* [EXERCISE DESCRIPTION]: Scan the material and copy out each line where the word "Service" occurs.

* [AVAILABLE DATA]:
+++++

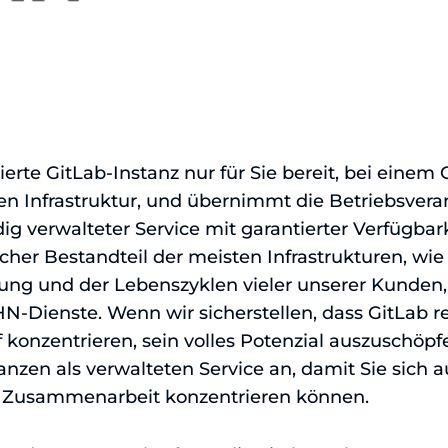
ierte GitLab-Instanz nur für Sie bereit, bei einem
en Infrastruktur, und übernimmt die Betriebsvera
dig verwalteter Service mit garantierter Verfügbar
icher Bestandteil der meisten Infrastrukturen, wie 
g und der Lebenszyklen vieler unserer Kunden, 
N-Dienste. Wenn wir sicherstellen, dass GitLab re
 konzentrieren, sein volles Potenzial auszuschöp
anzen als verwalteten Service an, damit Sie sich a
Zusammenarbeit konzentrieren können.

+++++

* [WRITTEN ANSWER]:
dig verwalteter Service mit garantierter Verfügbar
anzen als verwalteten Service an, damit Sie sich a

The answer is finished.